▼
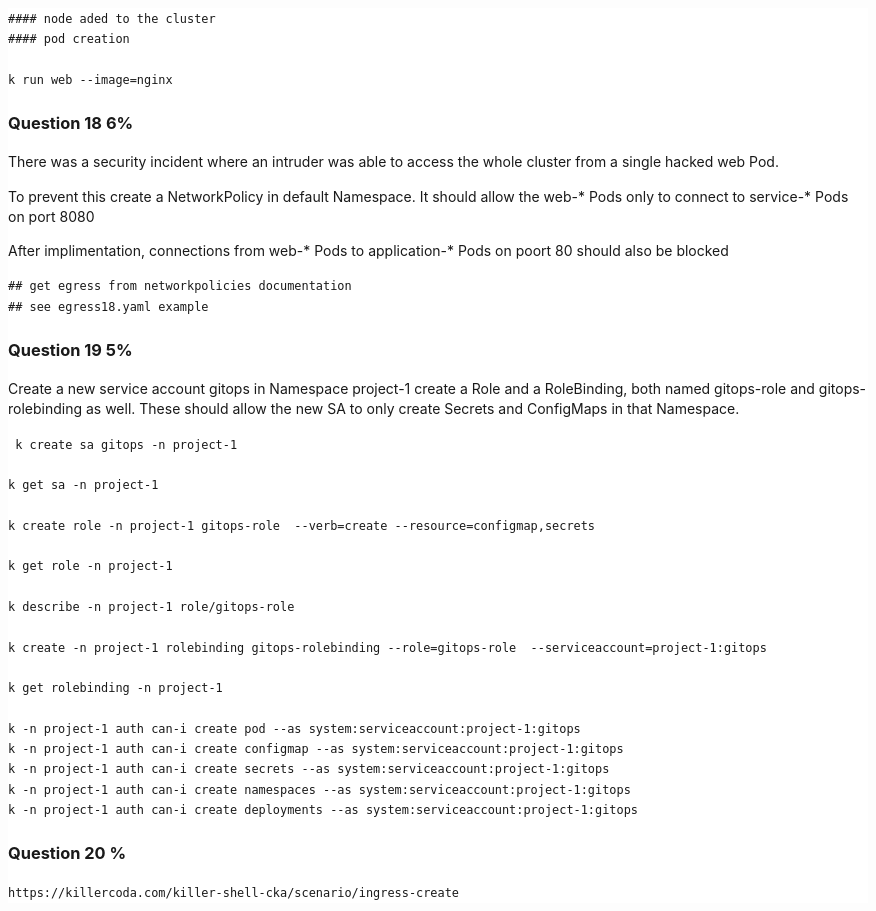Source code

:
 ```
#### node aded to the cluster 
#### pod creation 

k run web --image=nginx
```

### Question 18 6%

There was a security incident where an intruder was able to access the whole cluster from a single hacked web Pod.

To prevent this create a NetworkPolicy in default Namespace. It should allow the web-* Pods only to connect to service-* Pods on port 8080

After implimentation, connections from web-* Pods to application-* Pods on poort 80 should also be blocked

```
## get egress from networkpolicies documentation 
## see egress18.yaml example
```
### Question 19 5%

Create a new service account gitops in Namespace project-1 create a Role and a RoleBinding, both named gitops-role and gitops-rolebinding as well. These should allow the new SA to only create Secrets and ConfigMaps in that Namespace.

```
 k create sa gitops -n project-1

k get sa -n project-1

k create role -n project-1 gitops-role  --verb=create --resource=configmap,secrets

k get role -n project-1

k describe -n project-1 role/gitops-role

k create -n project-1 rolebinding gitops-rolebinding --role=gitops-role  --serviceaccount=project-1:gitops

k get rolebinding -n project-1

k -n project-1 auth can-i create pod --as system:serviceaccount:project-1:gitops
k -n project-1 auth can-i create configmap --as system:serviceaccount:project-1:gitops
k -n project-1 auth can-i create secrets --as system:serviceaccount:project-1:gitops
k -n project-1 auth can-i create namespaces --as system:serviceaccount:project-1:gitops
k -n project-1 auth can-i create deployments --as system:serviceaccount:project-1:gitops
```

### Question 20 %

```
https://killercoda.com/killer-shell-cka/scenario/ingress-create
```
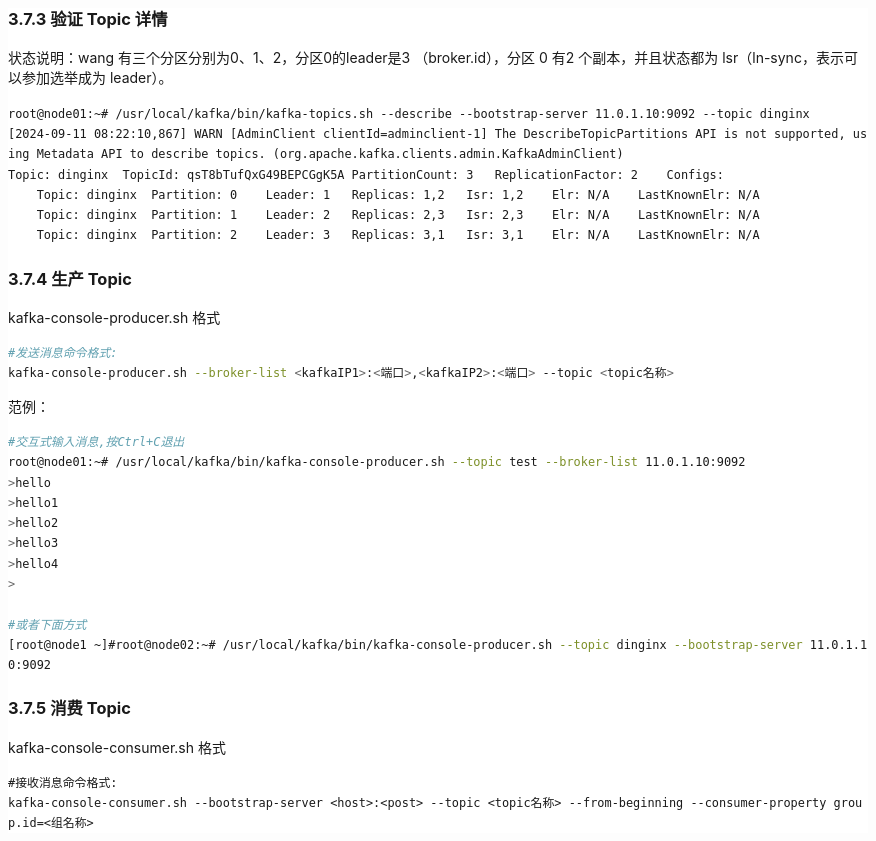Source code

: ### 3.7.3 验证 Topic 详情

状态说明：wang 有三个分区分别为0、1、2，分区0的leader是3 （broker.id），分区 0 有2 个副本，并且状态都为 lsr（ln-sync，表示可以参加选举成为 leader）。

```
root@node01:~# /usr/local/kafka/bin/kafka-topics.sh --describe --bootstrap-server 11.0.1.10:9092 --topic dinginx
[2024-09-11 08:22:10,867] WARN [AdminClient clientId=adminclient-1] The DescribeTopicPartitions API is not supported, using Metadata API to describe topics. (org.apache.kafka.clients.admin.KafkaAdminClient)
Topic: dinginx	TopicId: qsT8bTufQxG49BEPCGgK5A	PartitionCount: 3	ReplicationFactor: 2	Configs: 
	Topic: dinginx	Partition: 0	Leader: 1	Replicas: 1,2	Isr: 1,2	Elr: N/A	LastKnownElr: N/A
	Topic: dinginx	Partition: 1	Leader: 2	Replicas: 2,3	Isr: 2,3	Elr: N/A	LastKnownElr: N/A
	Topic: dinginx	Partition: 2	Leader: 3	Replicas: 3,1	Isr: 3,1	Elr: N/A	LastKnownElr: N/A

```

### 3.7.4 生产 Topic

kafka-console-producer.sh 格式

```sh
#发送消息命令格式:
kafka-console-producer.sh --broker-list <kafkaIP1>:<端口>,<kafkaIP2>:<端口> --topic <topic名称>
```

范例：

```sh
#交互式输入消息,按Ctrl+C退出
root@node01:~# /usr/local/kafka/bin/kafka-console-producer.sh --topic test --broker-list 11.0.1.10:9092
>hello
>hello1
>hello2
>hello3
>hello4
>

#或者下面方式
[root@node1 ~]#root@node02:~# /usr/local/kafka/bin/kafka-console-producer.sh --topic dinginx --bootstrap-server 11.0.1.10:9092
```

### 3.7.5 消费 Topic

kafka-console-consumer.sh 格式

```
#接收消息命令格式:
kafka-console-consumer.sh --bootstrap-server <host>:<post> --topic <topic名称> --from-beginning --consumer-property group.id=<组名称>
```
▲
* The task
Show all lines from the listing above in which "allow" appears.

* Completed task
To prevent this create a NetworkPolicy in default Namespace. It should allow the web-* Pods only to connect to service-* Pods on port 8080
Create a new service account gitops in Namespace project-1 create a Role and a RoleBinding, both named gitops-role and gitops-rolebinding as well. These should allow the new SA to only create Secrets and ConfigMaps in that Namespace.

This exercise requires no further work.